▶ **WHAT IS REQUIRED**: Copy out exactly the lines below that run from the one holding "pinky tip: (762, 933)" to the one holding "middle dip: (813, 873)", keeping both of those lines and no others.

== THE DATA ==

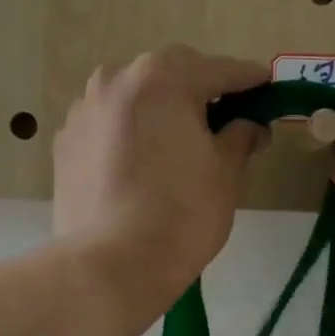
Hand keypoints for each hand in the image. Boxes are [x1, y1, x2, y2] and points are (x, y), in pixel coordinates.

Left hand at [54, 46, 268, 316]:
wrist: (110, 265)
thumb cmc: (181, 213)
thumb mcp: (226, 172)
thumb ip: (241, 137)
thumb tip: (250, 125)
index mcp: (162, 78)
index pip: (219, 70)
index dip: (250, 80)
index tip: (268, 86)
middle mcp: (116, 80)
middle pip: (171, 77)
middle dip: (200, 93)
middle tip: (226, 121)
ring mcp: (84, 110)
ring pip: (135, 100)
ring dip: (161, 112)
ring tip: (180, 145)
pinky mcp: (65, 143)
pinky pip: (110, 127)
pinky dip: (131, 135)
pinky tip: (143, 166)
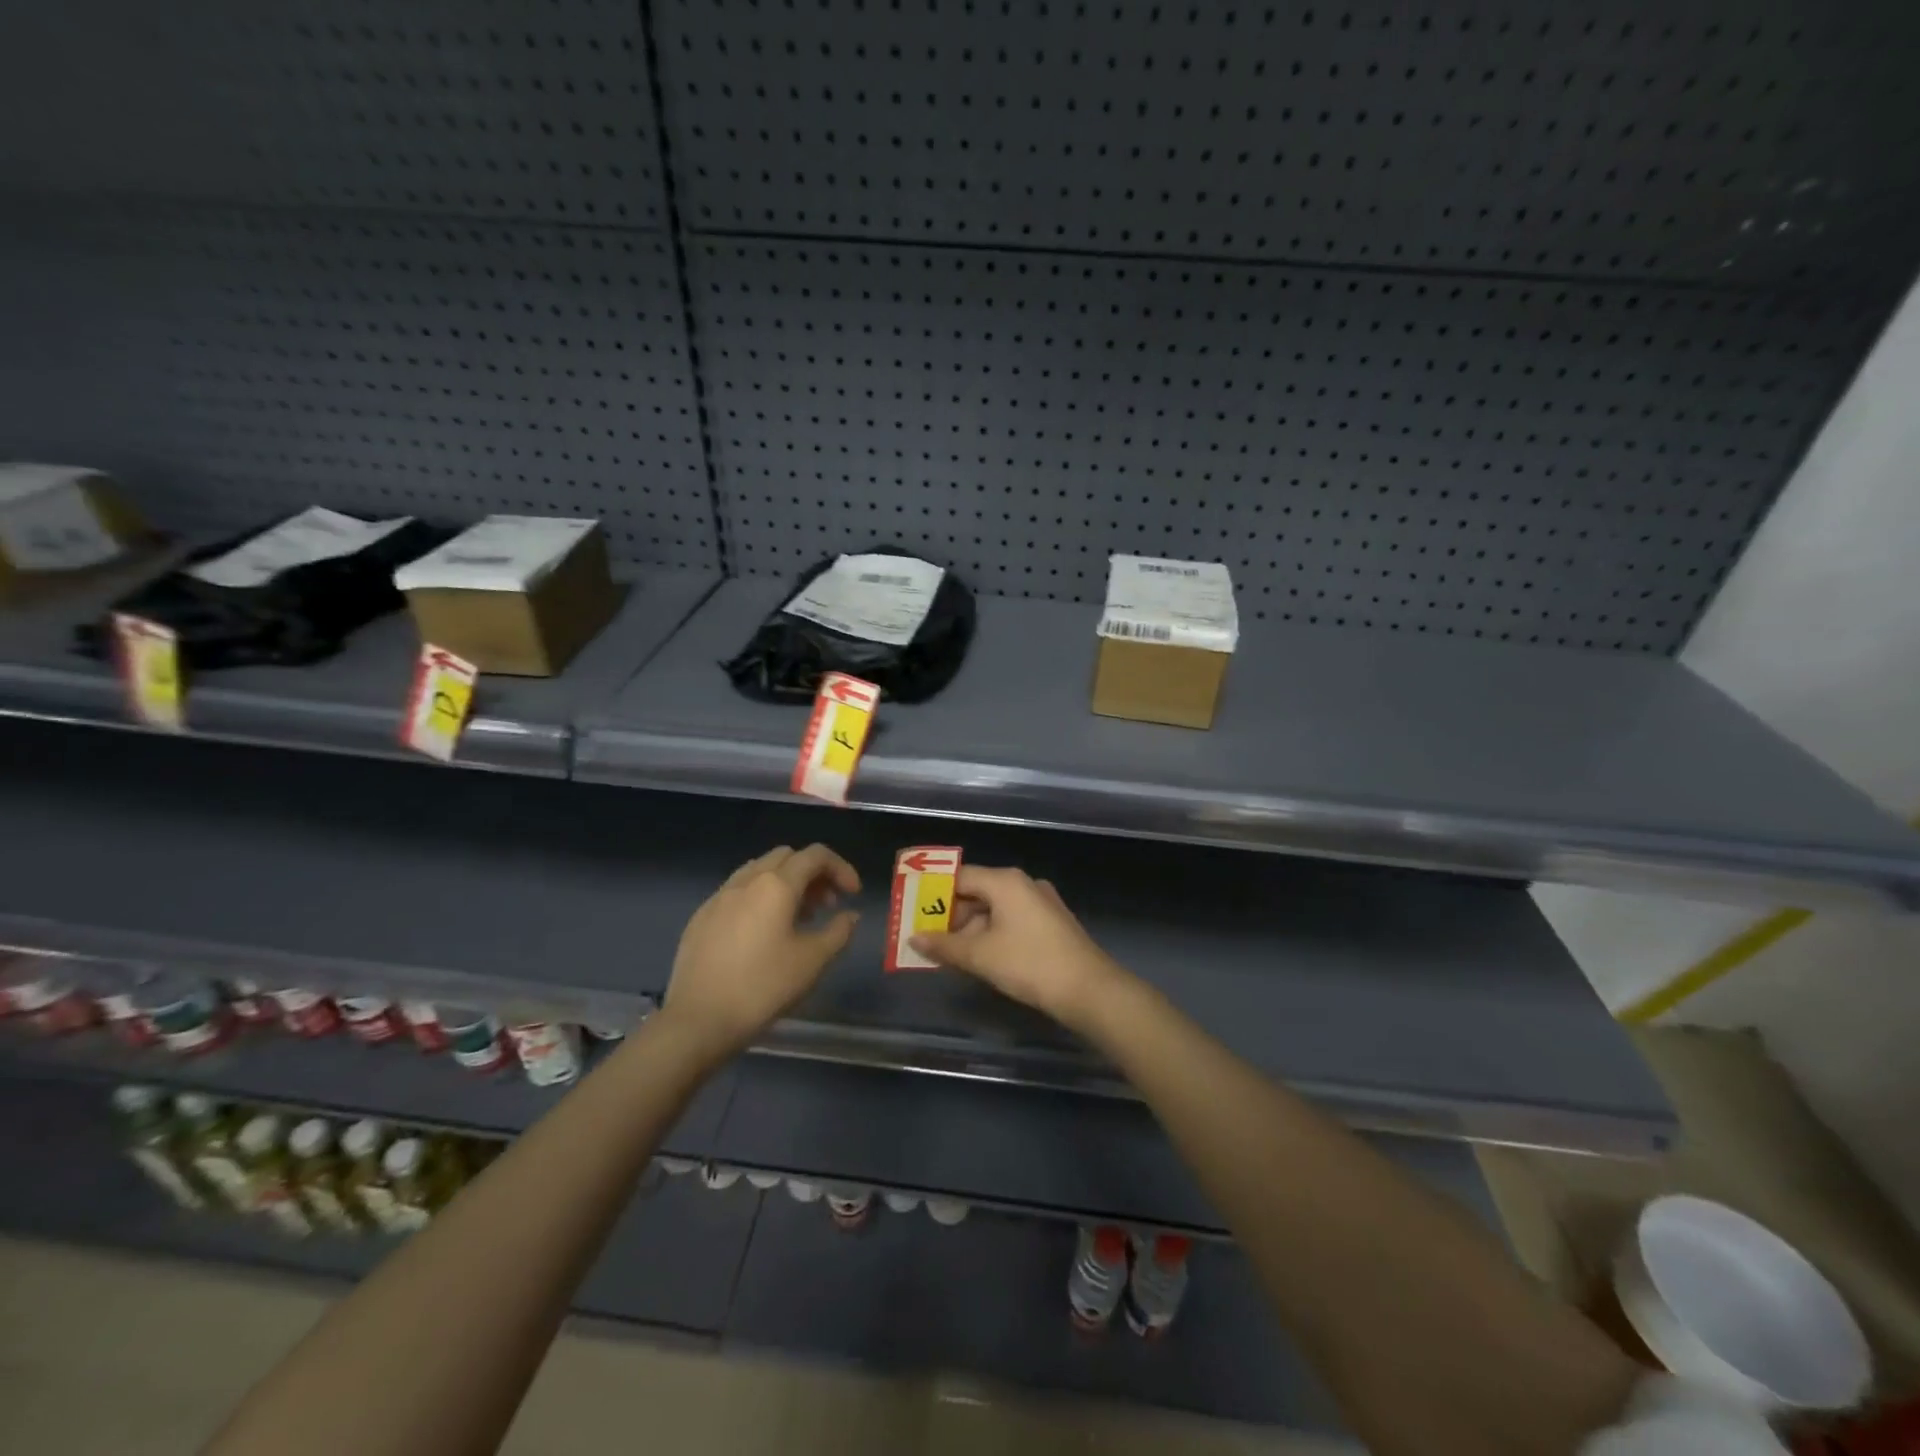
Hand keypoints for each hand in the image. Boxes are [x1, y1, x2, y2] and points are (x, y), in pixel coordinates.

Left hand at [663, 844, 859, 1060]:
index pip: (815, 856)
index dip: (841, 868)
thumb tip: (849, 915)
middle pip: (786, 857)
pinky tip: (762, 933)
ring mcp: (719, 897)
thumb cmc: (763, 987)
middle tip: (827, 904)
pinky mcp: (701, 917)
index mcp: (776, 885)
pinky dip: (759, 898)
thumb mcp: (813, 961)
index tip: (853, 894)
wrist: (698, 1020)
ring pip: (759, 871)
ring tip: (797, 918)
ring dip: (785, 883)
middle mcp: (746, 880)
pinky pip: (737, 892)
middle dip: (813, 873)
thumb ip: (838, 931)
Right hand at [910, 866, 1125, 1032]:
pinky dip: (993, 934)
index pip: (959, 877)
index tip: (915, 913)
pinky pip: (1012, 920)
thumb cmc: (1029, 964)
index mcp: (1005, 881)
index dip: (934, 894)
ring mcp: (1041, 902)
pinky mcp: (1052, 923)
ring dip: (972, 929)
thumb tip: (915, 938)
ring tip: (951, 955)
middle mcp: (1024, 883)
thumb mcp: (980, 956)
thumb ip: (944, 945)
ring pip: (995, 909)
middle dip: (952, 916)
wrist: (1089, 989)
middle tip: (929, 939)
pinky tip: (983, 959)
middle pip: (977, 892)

===
== THE DATA ==

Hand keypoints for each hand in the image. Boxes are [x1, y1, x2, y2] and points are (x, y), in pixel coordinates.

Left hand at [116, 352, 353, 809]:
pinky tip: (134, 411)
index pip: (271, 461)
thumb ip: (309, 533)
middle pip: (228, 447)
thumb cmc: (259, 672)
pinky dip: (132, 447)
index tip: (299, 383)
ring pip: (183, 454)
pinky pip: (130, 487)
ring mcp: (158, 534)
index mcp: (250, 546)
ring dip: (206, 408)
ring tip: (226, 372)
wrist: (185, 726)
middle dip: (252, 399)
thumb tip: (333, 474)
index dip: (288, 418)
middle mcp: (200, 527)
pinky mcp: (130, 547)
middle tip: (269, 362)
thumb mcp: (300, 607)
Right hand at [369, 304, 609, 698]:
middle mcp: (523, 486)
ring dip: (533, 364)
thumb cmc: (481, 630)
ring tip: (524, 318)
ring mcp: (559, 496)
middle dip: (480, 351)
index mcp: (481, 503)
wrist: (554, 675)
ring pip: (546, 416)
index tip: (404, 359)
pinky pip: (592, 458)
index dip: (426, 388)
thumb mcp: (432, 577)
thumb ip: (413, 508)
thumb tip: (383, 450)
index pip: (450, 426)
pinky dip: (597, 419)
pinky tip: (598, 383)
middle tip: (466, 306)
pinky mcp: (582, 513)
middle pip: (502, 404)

===

▶ **FINISHED TASK**:
pinky tip: (762, 933)
ring mcp: (719, 897)
thumb cmc: (763, 987)
middle tip: (827, 904)
pinky mcp: (701, 917)
index mcp: (776, 885)
pinky dip: (759, 898)
thumb mcp: (813, 961)
index tip: (853, 894)
wrist: (698, 1020)
ring pip: (759, 871)
ring tip: (797, 918)
ring dip: (785, 883)
middle mcp: (746, 880)
pinky pip: (737, 892)
middle dip: (813, 873)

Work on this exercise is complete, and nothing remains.